- _Data_:

=== Begin Enclosure ===

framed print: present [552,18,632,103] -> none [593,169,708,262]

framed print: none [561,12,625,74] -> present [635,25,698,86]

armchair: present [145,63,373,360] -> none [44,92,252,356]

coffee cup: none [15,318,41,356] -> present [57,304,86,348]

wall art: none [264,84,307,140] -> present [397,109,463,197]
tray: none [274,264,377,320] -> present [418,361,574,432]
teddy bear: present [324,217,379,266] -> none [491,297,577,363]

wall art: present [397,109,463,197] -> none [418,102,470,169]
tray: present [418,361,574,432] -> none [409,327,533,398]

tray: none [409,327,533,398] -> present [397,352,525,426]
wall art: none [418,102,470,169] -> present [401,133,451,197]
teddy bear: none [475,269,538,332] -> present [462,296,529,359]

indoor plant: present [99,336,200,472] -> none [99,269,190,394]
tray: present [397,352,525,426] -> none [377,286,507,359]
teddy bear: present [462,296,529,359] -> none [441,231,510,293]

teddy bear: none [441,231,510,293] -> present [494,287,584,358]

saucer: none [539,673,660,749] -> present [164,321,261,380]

=== End Enclosure ===

- _What you need to do_:
The response should consist of all the entries, set down exactly.

- _Task response_:
framed print: present [552,18,632,103] -> none [593,169,708,262]

framed print: none [561,12,625,74] -> present [635,25,698,86]

armchair: present [145,63,373,360] -> none [44,92,252,356]

coffee cup: none [15,318,41,356] -> present [57,304,86,348]

wall art: none [264,84,307,140] -> present [397,109,463,197]
tray: none [274,264,377,320] -> present [418,361,574,432]
teddy bear: present [324,217,379,266] -> none [491,297,577,363]

wall art: present [397,109,463,197] -> none [418,102,470,169]
tray: present [418,361,574,432] -> none [409,327,533,398]

tray: none [409,327,533,398] -> present [397,352,525,426]
wall art: none [418,102,470,169] -> present [401,133,451,197]
teddy bear: none [475,269,538,332] -> present [462,296,529,359]

indoor plant: present [99,336,200,472] -> none [99,269,190,394]
tray: present [397,352,525,426] -> none [377,286,507,359]
teddy bear: present [462,296,529,359] -> none [441,231,510,293]

teddy bear: none [441,231,510,293] -> present [494,287,584,358]

saucer: none [539,673,660,749] -> present [164,321,261,380]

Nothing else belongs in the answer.